---------- Dataset
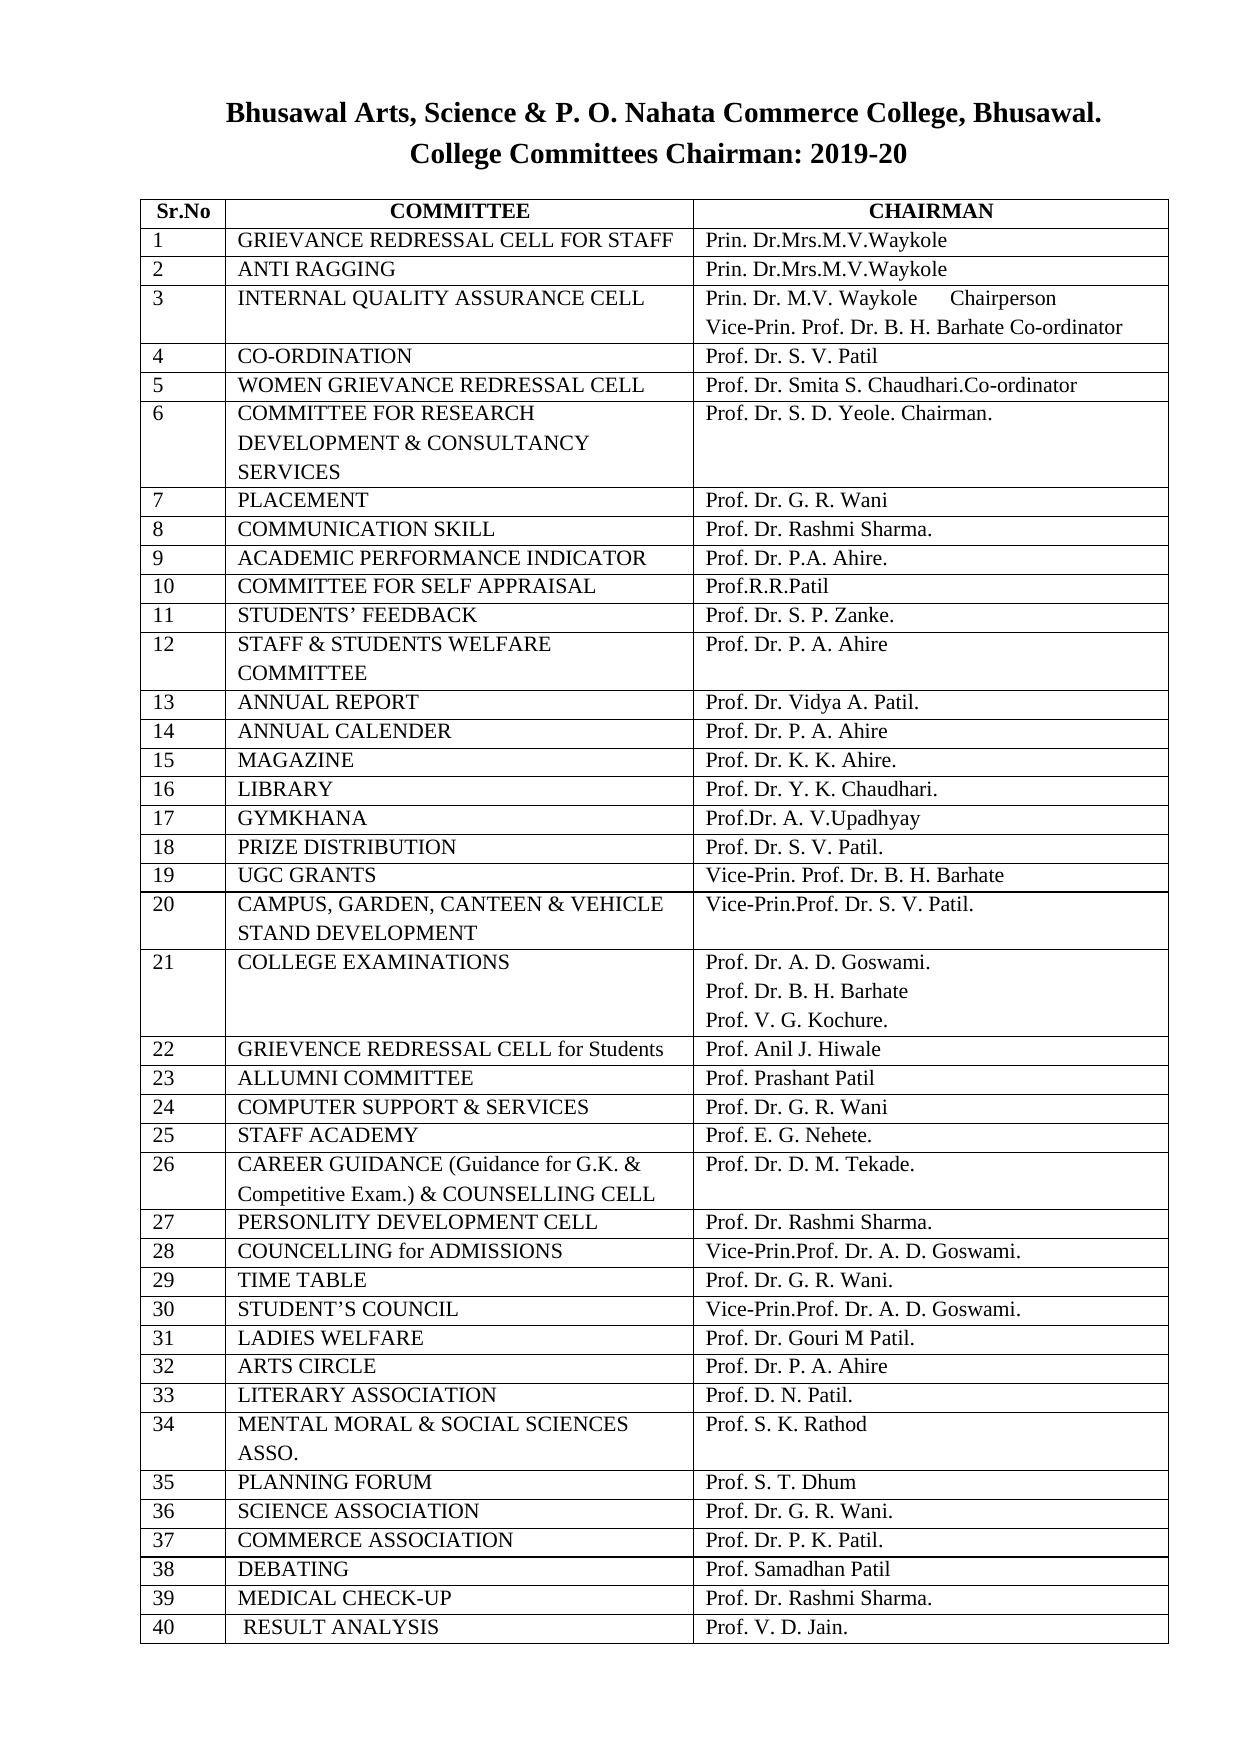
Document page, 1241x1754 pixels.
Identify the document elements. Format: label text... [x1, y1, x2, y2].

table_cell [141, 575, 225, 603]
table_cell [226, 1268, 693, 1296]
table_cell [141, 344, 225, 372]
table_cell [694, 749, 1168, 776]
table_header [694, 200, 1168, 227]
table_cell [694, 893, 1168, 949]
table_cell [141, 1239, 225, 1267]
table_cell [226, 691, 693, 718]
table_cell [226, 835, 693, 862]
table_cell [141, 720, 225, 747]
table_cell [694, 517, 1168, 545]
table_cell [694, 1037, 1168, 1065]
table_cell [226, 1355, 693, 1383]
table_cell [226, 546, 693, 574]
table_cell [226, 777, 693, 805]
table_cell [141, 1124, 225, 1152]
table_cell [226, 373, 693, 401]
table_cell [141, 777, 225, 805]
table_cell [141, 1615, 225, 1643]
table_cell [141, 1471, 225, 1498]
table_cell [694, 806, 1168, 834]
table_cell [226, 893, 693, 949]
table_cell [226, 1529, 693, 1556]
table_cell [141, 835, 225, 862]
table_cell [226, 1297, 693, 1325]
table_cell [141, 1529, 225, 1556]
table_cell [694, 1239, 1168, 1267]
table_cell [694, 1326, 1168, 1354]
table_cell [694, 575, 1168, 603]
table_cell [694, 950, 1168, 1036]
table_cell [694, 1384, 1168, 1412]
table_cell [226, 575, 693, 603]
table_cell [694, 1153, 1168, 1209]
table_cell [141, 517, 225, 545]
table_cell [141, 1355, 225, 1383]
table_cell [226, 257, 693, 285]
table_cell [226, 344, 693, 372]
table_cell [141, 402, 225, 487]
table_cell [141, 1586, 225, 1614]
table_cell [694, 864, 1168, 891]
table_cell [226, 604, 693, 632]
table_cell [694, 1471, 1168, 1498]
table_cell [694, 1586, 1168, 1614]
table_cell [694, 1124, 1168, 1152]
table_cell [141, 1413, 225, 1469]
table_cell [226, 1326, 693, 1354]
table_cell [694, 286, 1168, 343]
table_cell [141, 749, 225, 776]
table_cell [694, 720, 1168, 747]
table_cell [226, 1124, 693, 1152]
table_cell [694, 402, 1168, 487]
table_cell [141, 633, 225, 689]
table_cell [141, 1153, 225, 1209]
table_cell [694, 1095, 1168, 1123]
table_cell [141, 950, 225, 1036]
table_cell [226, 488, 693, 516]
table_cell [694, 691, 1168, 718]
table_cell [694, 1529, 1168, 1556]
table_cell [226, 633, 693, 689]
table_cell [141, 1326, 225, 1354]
--------------------
**What to do**
Keep the pictures out and repeat exactly the lines from the beginning of the data through the line that contains "table_cell [226, 1355, 693, 1383]", both ends included.

**Completed exercise**
Document page, 1241x1754 pixels.
Identify the document elements. Format: label text... [x1, y1, x2, y2].

table_cell [141, 575, 225, 603]
table_cell [226, 1268, 693, 1296]
table_cell [141, 344, 225, 372]
table_cell [694, 749, 1168, 776]
table_header [694, 200, 1168, 227]
table_cell [694, 893, 1168, 949]
table_cell [141, 1239, 225, 1267]
table_cell [226, 691, 693, 718]
table_cell [226, 835, 693, 862]
table_cell [141, 720, 225, 747]
table_cell [694, 517, 1168, 545]
table_cell [694, 1037, 1168, 1065]
table_cell [226, 1355, 693, 1383]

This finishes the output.